## Task to complete
Write out each line from the data below that includes the word "substitutions".

## Records for the exercise
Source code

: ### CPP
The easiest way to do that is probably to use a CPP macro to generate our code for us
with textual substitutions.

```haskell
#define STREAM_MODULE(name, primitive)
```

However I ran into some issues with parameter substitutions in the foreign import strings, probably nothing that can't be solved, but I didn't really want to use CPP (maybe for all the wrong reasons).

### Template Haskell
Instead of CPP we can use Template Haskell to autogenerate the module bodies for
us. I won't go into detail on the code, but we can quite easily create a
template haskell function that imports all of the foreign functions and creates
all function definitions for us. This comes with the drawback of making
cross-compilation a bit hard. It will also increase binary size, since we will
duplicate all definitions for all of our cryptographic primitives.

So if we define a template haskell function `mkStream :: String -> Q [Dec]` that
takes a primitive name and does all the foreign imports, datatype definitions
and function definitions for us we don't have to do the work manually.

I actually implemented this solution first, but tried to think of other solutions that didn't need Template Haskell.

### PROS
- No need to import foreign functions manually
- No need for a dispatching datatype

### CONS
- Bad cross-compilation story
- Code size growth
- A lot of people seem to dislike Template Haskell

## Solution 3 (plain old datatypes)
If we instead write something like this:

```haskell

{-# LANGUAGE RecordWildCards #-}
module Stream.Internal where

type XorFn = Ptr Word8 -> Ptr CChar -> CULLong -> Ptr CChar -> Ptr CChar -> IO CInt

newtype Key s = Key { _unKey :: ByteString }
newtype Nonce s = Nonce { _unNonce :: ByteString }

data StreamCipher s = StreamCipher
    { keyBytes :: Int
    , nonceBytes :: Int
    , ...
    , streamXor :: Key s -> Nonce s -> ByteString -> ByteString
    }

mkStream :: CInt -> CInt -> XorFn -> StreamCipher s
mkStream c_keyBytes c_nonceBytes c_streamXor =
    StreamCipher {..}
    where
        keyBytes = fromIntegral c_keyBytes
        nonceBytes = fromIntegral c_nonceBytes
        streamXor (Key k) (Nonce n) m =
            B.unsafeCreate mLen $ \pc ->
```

## Solution to this exercise
with textual substitutions.
However I ran into some issues with parameter substitutions in the foreign import strings, probably nothing that can't be solved, but I didn't really want to use CPP (maybe for all the wrong reasons).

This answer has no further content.